第16章 :*・゚* くちびるにスミレ *・゚・。*:
実弥は絵画を見つめていた。
今は、そんな父親への怒りよりも、母や弟妹たちと過ごした日々に懐 (おも) いを馳せているような、あたたかく、切なげな眼差しで。

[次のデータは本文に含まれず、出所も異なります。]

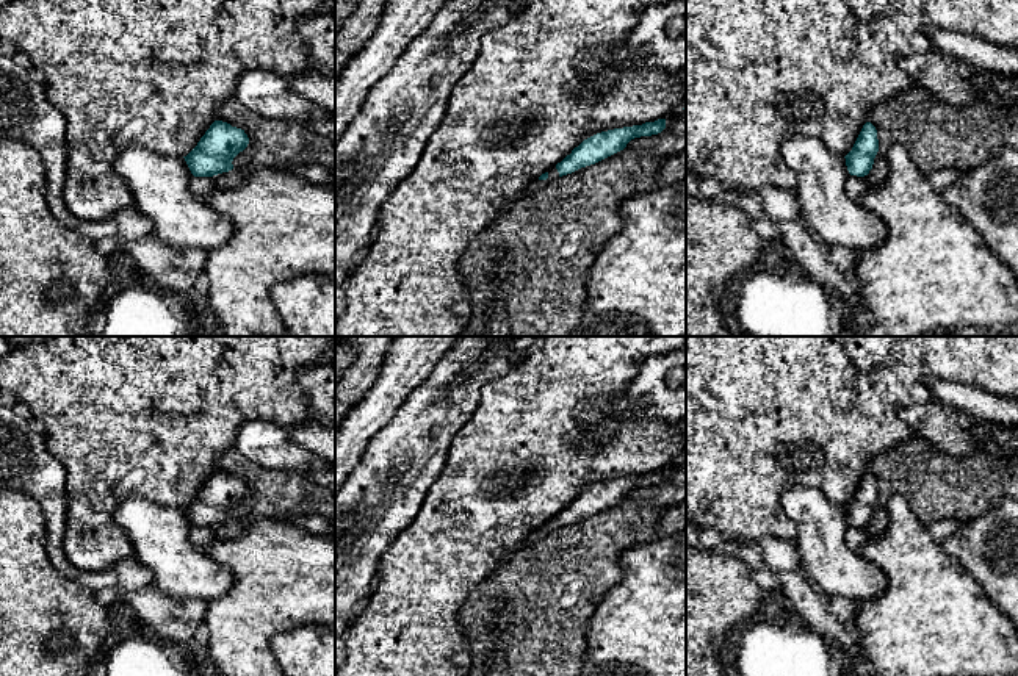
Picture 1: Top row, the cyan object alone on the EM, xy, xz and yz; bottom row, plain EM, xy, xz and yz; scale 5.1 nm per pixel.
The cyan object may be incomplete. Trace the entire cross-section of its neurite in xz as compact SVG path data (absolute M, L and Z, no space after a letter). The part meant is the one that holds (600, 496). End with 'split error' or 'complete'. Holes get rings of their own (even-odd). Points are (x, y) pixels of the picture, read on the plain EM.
M658 469L655 473L645 473L642 476L614 479L608 482L597 484L584 490L578 498L572 501L561 513L551 518L548 523L542 524L537 530L529 534L520 548L528 546L539 538L545 537L551 530L572 524L581 518L595 515L626 498L626 494L641 487L658 485L666 479L666 469Z | split error

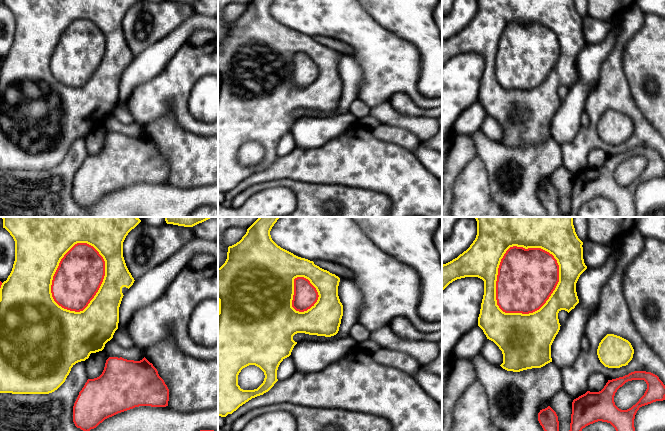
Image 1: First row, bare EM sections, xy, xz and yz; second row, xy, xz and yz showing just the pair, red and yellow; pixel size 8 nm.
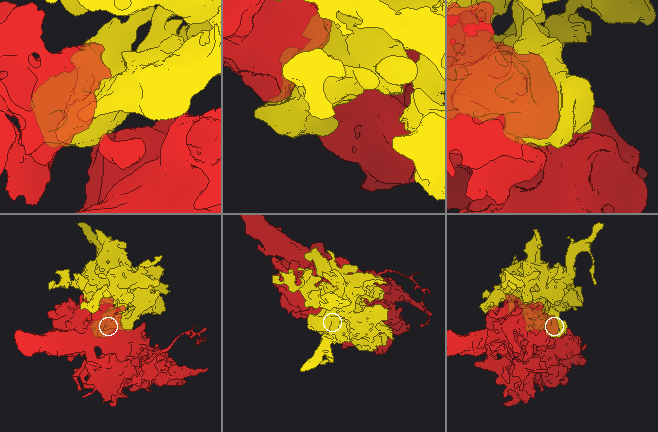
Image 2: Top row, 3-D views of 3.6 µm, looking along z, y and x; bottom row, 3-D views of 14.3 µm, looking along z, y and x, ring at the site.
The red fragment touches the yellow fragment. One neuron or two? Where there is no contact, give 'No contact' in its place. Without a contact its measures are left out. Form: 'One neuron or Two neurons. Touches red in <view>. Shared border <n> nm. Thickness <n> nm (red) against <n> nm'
One neuron. Touches red in yz. Shared border 600 nm. Thickness 460 nm (red) against 280 nm

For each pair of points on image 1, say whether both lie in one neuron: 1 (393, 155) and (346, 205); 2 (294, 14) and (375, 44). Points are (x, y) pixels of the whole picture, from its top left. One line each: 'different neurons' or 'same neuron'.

「実弥の目の色と同じ、深い紫色ね。とっても綺麗だわ」
「綺麗ってお前······そんなん言われたこともねぇよ」
「そう? 私は好きよ。実弥の目」
「···物好きなヤツだなァ」
星乃の指先が実弥の頬を優しく滑ると、実弥は照れ臭そうに星乃から視線を背ける。
「そういえば、お母様のお名前をまだ聞いてなかったわ」
「志津だ。不死川志津」
「お会いしてみたかったな···。実弥のお母様···。弟さんや、妹さんたちにも」
「······」
「···ぁ、ごめんなさい···。私いま、すごく···無神経なこと」
「いや、大丈夫だ」
穏やかな口ぶりでそう答え、実弥はまぶたを伏せた星乃のひたいに唇を落とした。
母、志津を殺めた日の喪失感が消えてなくなることはない。
家族や母の話を他人に語ることは滅多にないが、星乃には自然と母の名を口にしていた。
玄弥のこともそうだ。
星乃といると、これまで極力閉じ込めてきた家族の話がふとしたときに唇から零れ出る。
それは、実弥が自分が思うよりもずっと意外なことだった。
『とっても綺麗だわ』
綺麗なのは、星乃だと、実弥は思う。
擦りきれて褪せた世に再び色を取り戻させてくれたのは、匡近であり、星乃だ。
あきれるほど真っ直ぐでお人好し。突き放しても突き放しても、気づけば隣で笑っていた匡近。
どんな時も慈悲深く、柔らかな物腰で他人の心に寄り添おうとする星乃。
そんな二人の双眸は、自分なんかよりもよほど美々しい。
「······お前のお袋にも、会ってみたかった」
実弥の言葉に、星乃もまた、柔く、少し寂しげな笑顔を向けた。
飛鳥井の家を訪うた際、実弥は必ず仏間へ立ち寄り焼香で供香をさせてもらう。
仏壇には母と文乃の小さな遺影が飾られており、寫眞 (しゃしん) の中で微笑む母の容姿は星乃や文乃の面影を至るところに漂わせていた。